Voter Outreach is Getting Harder. Can Political Pros Fix it?
Political operatives and campaign workers are facing an increasingly difficult voter outreach landscape, with traditional canvassing methods failing, in many cases, to produce the level of voter contact that campaigns and committees have relied on for years.
A report released last week by the Democratic-aligned tech incubator Higher Ground Labs laid out what many practitioners see as a stubborn problem for campaigns and committees: While Democratic campaigns and progressive causes reached out to more voters than ever in 2024 – 1.9 billion contact attempts were made on NGP VAN alone – actual contact rates decreased.
“Fewer voters picked up calls, responded to texts, or engaged at the door, and declining contact rates have meant certain demographic groups have become exceptionally hard to reach,” the report reads.
Younger voters – particularly white and Hispanic men – were “disproportionately unlikely to receive and engage with traditional campaign outreach. Older people, and especially older women of color, “were overrepresented in successful contacts,” the report found.
The findings reflect what many field operatives say has been an endemic challenge for voter outreach in recent years: Time-tested contact methods, like phone banking and door knocking, simply aren’t enough anymore. Voters feel increasingly burnt out and annoyed by frequent political text messages, fewer Americans are willing to answer phone calls from numbers they don’t recognize and many feel uncomfortable with canvassers standing at their front doors.
Other Voter Contact Hurdles
The challenges aren’t only with reaching voters. Last year, in the midst of the 2024 campaign, some field operatives raised concerns that canvassers were submitting a large amount of potentially fraudulent data. At the same time, canvassing vendors grappled with location-spoofing software that allowed some canvassers to appear as if they were knocking doors somewhere they weren’t.
Nathan Bowman, who worked on a field operation in 2024 and now runs Touch Campaigns, said that practitioners need to rethink traditional canvassing and voter contact if they hope to rely on it in future campaigns.
“There needs to be more creative ways to sustain canvassing,” Bowman said. “It’s just becoming more and more unreliable, and if something doesn’t change dramatically in the way we collect data and have conversations, I frankly don’t see how we can continue to canvas.”
There are efforts underway to revamp voter outreach, including a handful of available tools intended to support relational organizing – an organizing strategy that effectively encourages supporters to talk to their friends and family about candidates and causes.

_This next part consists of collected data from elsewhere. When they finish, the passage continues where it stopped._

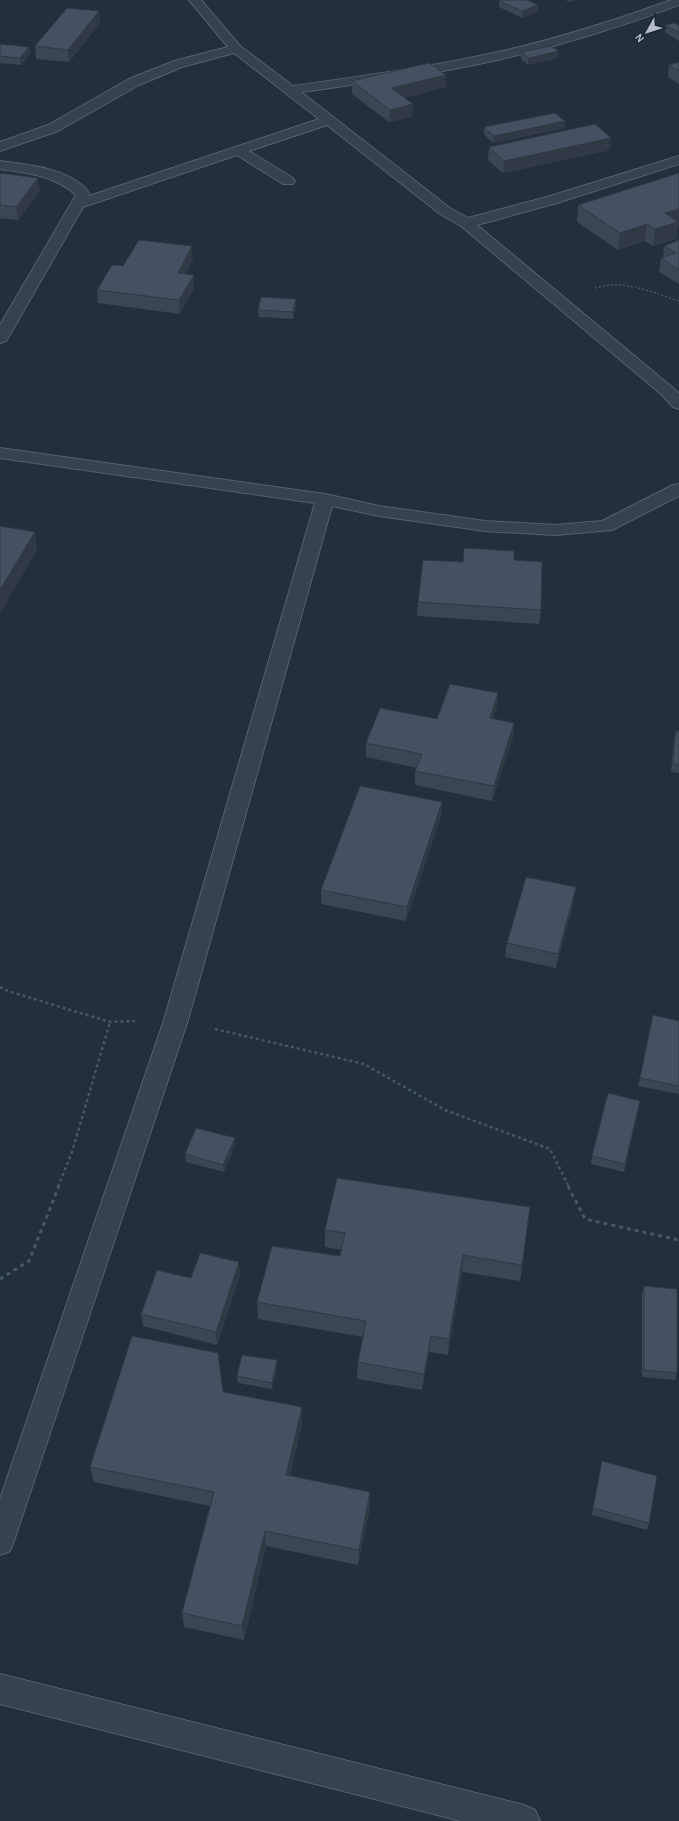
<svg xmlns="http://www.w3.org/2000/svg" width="679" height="1821" font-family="'Alegreya Sans',sans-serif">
<rect width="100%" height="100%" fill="#242f3e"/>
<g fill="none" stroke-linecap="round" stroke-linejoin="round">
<defs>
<g id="street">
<path d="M189,0H201L240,46L293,86C360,76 427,68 493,53C554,40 613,21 671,0H679V5C618,28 556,47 493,61C430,75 365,83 301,92L450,208L468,218L547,197L679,156V164L557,203L477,225L673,388L679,394V409L673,407L661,394L461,226L440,214L327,125L249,151L293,178L295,181L293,184H283L237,155L83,207L8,338L6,341L0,343V325L76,195C54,175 27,173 0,169V161C27,165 61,167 83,186C86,189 89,191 89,196L319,119L234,53L182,67L139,85L58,131L0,151V142L48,125L129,79L174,61L228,47Z"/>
<polygon points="0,448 325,494 379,506 485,521 555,525 602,521 673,485 679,484 679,496 612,530 555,535 485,531 379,516 332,506 188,1020 14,1541 10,1551 0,1555 0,1499 164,1020 315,503 0,458"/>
<polygon points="0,1674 524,1805 535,1810 540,1821 461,1821 0,1704"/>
</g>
</defs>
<use href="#street" stroke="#565f6c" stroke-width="2"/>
<path stroke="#44595c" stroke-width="1.5" stroke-dasharray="2 2" stroke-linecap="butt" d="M595,288C624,279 651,292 679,301"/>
<g stroke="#44595c" stroke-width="2.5" stroke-dasharray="3 3" stroke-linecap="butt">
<polyline points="0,987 8,991 110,1022 135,1021"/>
<polyline points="215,1029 364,1064 445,1110 550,1149 569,1187"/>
<polyline points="58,1187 72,1152 110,1022"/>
</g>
<g stroke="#44595c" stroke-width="3" stroke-dasharray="4 4" stroke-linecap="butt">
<polyline points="568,1186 585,1219 679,1240"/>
<polyline points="0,1279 29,1261 59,1186"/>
</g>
<use href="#street" fill="#38414e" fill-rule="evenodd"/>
</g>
<g fill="#3b4654">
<polygon points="565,0 576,0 571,2"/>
<polygon points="499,1 538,5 538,12 522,18 499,7"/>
<polygon points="99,11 100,23 69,62 36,59 35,46"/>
<polygon points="665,25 679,26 679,41 665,32"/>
<polygon points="0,44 29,47 30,54 21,65 0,63"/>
<polygon points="521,52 558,58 528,65 521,59"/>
<polygon points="679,62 679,84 668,77 669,65"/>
<polygon points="446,75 446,87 404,98 413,104 412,117 389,122 352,94 352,81"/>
<polygon points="565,121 565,128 493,143 484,134 484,127"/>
<polygon points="489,147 610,150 503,173 488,160"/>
<polygon points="0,173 40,191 18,220 0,218"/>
<polygon points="679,173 679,225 678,225 676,239 653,246 645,241 618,250 577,222 578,205"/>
<polygon points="679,240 679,284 659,272 661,258 663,258 664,246"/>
<polygon points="193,260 185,274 194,275 194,288 180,314 98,303 97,290 123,266"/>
<polygon points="296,299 296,306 293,319 259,317 258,310"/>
<polygon points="514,560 541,610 539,624 417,616 418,602"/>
<polygon points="497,707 493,719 514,723 513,737 492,801 415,785 415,771 417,768 366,757 366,743 437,719"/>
<polygon points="676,731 679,731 679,773 671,772 674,738"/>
<polygon points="442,802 441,816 406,921 321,904 321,890"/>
<polygon points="576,887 574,901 556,968 505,957 507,943"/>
<polygon points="653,1015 679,1021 679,1094 638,1086"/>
<polygon points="640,1101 624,1172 591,1164 592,1156"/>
<polygon points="235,1138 235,1146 224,1172 186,1162 185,1154"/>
<polygon points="530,1207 520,1281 462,1272 448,1355 429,1352 422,1390 357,1379 358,1362 363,1337 258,1319 257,1302 340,1256 341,1250 325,1247 325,1230"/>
<polygon points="240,1275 217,1345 143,1326 141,1314 191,1278"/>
<polygon points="644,1286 677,1373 675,1380 642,1377 642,1293"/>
<polygon points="277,1367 272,1389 238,1383 237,1376"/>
<polygon points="223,1392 302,1407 302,1423 290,1475 370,1507 358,1565 266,1546 244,1640 184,1627 182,1613 210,1506 94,1482 90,1467"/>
<polygon points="602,1461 649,1523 647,1530 592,1515"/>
</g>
<g fill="#303945">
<polygon points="571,0 576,0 571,2"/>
<polygon points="538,5 538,12 522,18 522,11"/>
<polygon points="99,11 100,23 69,62 68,50"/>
<polygon points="29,47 30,54 21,65 20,58"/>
<polygon points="559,51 558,58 528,65 529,58"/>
<polygon points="446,75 446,87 391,101 391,88"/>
<polygon points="413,104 412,117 389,122 390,110"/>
<polygon points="565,121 565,128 493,143 494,136"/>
<polygon points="611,138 610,150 503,173 504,161"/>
<polygon points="38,178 40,191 18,220 16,207"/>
<polygon points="679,209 679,225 678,225 676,239 653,246 655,229 665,213"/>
<polygon points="647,224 645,241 618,250 620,233"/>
<polygon points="192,246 193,260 179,286 178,273"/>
<polygon points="194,275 194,288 180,314 179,300"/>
<polygon points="296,299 296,306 293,319 293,312"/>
<polygon points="35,532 37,550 0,614 0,590"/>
<polygon points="498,693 497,707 489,733 490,718"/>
<polygon points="514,723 513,737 492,801 494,786"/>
<polygon points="442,802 441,816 406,921 407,907"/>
<polygon points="576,887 574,901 556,968 558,954"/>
<polygon points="235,1138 235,1146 224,1172 223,1165"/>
<polygon points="463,1255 462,1272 448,1355 449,1339"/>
<polygon points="239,1262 240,1275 217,1345 216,1332"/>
<polygon points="431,1336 429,1352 422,1390 424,1374"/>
<polygon points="277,1360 277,1367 272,1389 272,1383"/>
<polygon points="302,1407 302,1423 287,1490 286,1475"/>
<polygon points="370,1492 370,1507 358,1565 359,1550"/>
<polygon points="265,1531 266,1546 244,1640 242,1626"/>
</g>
<g fill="#455162" stroke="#303945">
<polygon points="501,0 527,0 538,5 522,11 499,1"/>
<polygon points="67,8 99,11 68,50 35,46"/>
<polygon points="675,23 679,26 679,33 665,25"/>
<polygon points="0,44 29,47 20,58 0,56"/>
<polygon points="551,46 559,51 529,58 521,52"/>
<polygon points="679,62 679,71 669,65"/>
<polygon points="429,63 446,75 391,88 413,104 390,110 352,81"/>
<polygon points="555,113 565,121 494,136 484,127"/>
<polygon points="595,124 611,138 504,161 489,147"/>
<polygon points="0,173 38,178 16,207 0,205"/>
<polygon points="679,173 679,209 665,213 678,222 655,229 647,224 620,233 578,205"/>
<polygon points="139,240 192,246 178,273 194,275 179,300 97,290 112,265 123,266"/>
<polygon points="679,240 679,270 661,258 676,253 664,246"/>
<polygon points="261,297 296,299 293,312 258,310"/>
<polygon points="0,526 35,532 0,590"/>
<polygon points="464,548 514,551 514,560 542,562 541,610 418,602 423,560 463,562"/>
<polygon points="450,684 498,693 490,718 514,723 494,786 415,771 422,754 366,743 380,708 437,719"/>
<polygon points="676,731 679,731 679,765 673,764"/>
<polygon points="360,786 442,802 407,907 321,890"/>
<polygon points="526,877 576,887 558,954 507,943"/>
<polygon points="653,1015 679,1021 679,1086 640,1078"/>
<polygon points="608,1093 640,1101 625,1164 592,1156"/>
<polygon points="196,1128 235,1138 223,1165 185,1154"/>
<polygon points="337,1178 530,1207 522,1265 463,1255 449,1339 431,1336 424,1374 358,1362 366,1321 257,1302 272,1246 340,1256 345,1233 325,1230"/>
<polygon points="200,1253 239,1262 216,1332 141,1314 157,1270 191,1278"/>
<polygon points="644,1286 677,1289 677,1373 644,1370"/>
<polygon points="132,1336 218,1353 223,1392 302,1407 286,1475 370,1492 359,1550 265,1531 242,1626 182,1613 214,1492 90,1467"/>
<polygon points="242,1355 277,1360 272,1383 237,1376"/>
<polygon points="602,1461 657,1476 649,1523 593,1508"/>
</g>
<g transform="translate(647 32) rotate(231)" stroke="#1d2633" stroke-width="3" paint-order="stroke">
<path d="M0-3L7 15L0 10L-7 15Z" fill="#b4bcc9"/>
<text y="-6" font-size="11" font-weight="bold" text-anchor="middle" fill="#b4bcc9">N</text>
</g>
</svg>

Bowman and Gerrit Mora, the owner of creative and paid media firm Tuesday Digital, are also developing a web app called Touchstone that they say eases the onboarding process for canvassers and implements a series of verification requirements that make it more difficult for canvassers to spoof their locations or submit suspect data.
“It’s an uphill battle in a certain sense – just getting people to open the door and be responsive and to have these conversations,” Mora told C&E. “So when we are able to have those conversations, we need to make them easier. We need to be able to capture the data better.”